Segment Start: Supplied material

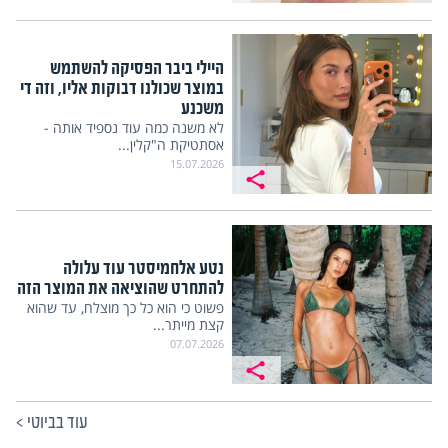
היילי ביבר הפסיקה להשתמש
במוצר שכולנו דבוקות אליו, וזה די
משכנע
לא משנה כמה עוד נספיד אותה -
אסתטיקת ה"קלין...
15.07.2026
נטע אלחמיסטר עוד עלולה
להתחרט שהוציאה את המוצר הזה
פשוט כי הוא כל כך מוצלח, עד שהוא
קצת מייתר...
07.07.2026
עוד בביוטי
>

Segment End: Supplied material

Task objective —
The response must consist of the entries above exactly as they stand, minus any pictures.

Solution —
היילי ביבר הפסיקה להשתמש
במוצר שכולנו דבוקות אליו, וזה די
משכנע
לא משנה כמה עוד נספיד אותה -
אסתטיקת ה"קלין...
15.07.2026
נטע אלחמיסטר עוד עלולה
להתחרט שהוציאה את המוצר הזה
פשוט כי הוא כל כך מוצלח, עד שהוא
קצת מייתר...
07.07.2026
עוד בביוטי
>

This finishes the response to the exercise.